Not so, says Bromwich. "We are working hard to ensure that this important industry continues to be able to operate fully and successfully," he recently told Harvard University's Center for the Environment. But for offshore drilling to be safe, "the oil and natural gas industry needs to be just as aggressive about reform as we have been," he says.
BOEMRE issued its first deepwater drilling permit Feb. 28, and seven more by early April.
"We continue to believe new deepwater drilling will be approved in the coming months," Bromwich says. "That said, one thing that the secretary and I believe firmly is that a retreat on drilling safety is not an option."
When oil was gushing into the Gulf, "a broad consensus quickly emerged-in government and industry-that there was an urgent need for upgrading the safety rules and practices within the oil and gas industry," Bromwich says.

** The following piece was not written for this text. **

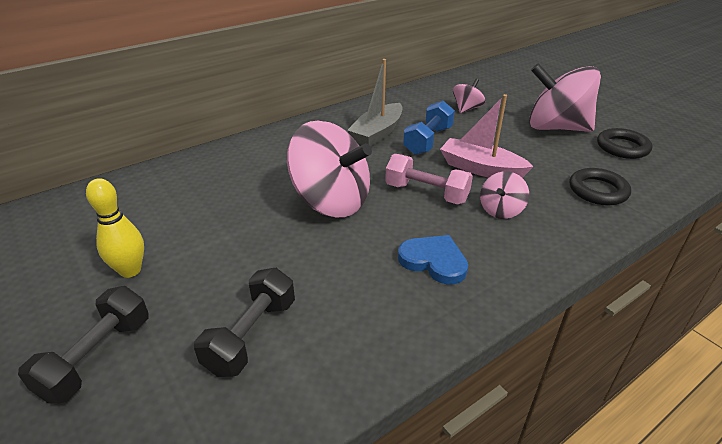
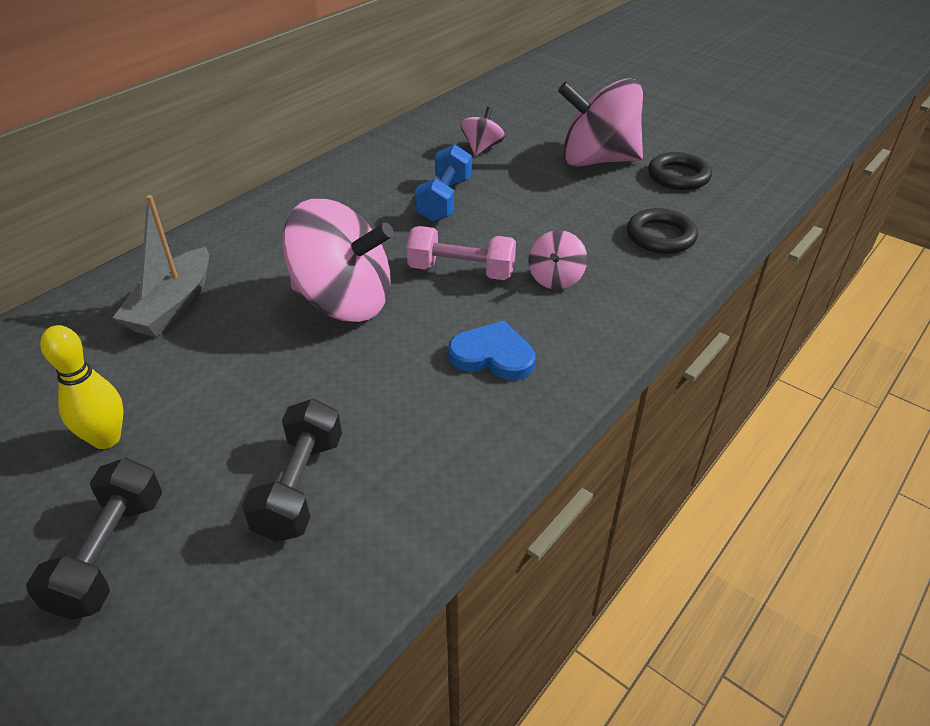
camera: 15 degrees left, 5 degrees up
(377, 133) = (375, 198): grey boat -> grey boat (173, 306)
(481, 169) = (519, 229): pink boat -> none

The consensus didn't last. After the leak was stopped, industry cooperation began to dry up, too, "with speed," Bromwich says. Some offshore operators "have seemed all-too-ready to shrug off Deepwater Horizon as a complete aberration," he notes. Now they argue the new regulations are "an overreaction and were unnecessary."
Salazar also recognizes the industry's shift. "As the oil spill fades from the headlines and our collective memory, pressure is growing in some corners to roll back the safety and environmental protection standards we have put in place since April 2010," he said in an address to the National Council for Science and the Environment. "We will not succumb to pressure to roll back the clock on our reforms."
Nor is BOEMRE acceding to demands from opposing quarters to permit greater scrutiny of future drilling plans by making them public.
Days after the bureau issued its first deepwater drilling permit, the organization OMB Watch complained of "lack of transparency" at BOEMRE. "Without adequate disclosure of key permit information, environmental advocates worry that plans to prevent or manage emergencies on oil rigs may be insufficient or missing entirely," the watchdog says.
Between the two extremes stands Elgie Holstein. BOEMRE "is doing exactly what needs to be done-building a new framework for permitting offshore drilling," says Holstein, senior director of strategic planning at the Environmental Defense Fund. The new safety and environmental protections BOEMRE requires do, indeed, "represent higher hurdles for the industry to clear," he says. And despite the hostility from some, "on the whole, I think, the industry understands that it has to play by a new set of rules."
But the responsibility to reform isn't industry's alone, Holstein adds. "The government has to demonstrate that it's prepared to be a responsible steward of resources. The government clearly has a duty to protect natural resources and the lives of workers," he says.
For the government, BOEMRE is only part of the solution. The Interior Department has created the Bureau of Safety and Environmental Enforcement to enforce new regulations and the Office of Natural Resources Revenue to oversee oil royalties. All three functions-issuing permits, enforcing safety regulations and collecting royalties-were performed by the Minerals Management Service. Many believe MMS failed because it had conflicting missions. "It was expected to promote resource development, to enforce safety regulations and to maximize revenues from offshore operations," Bromwich says.
"Separating leasing from policing needed to be done," Holstein says. But that alone won't prevent future oil drilling disasters. "What will make a difference in the long run is whether future administrations put worker safety and environmental protection first, ahead of revenue goals."
William Matthews is a freelance journalist who has covered government and technology in Washington for two decades.